──────── Material for this task

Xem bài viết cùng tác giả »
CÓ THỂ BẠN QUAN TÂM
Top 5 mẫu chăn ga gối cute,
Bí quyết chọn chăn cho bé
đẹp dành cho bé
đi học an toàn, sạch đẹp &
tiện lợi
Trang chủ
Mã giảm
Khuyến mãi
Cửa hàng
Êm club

────────────────
──────── Material for this task

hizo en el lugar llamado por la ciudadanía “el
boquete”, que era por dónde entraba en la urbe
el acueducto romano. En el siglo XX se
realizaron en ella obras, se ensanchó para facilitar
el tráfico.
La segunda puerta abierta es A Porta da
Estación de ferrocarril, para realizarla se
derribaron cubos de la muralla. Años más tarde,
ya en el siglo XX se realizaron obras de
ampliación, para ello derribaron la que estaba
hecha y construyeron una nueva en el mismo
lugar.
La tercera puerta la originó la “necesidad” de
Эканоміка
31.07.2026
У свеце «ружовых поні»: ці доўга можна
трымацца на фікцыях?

────────────────
──────── Material for this task

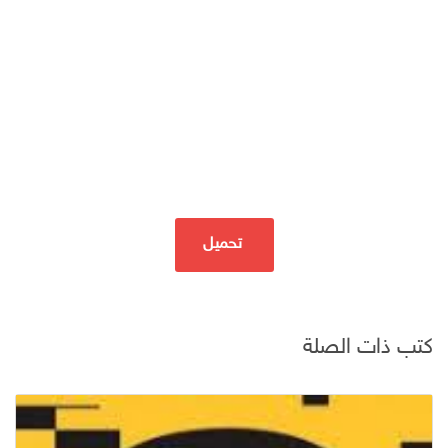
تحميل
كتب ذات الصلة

────────────────

From the entries above, print the lines beginning at the one with "derribaron cubos de" and stopping after the one with "трымацца на фікцыях?", exactly as written and with nothing else.

▸ Response for this exercise:
derribaron cubos de la muralla. Años más tarde,
ya en el siglo XX se realizaron obras de
ampliación, para ello derribaron la que estaba
hecha y construyeron una nueva en el mismo
lugar.
La tercera puerta la originó la “necesidad” de
Эканоміка
31.07.2026
У свеце «ружовых поні»: ці доўга можна
трымацца на фікцыях?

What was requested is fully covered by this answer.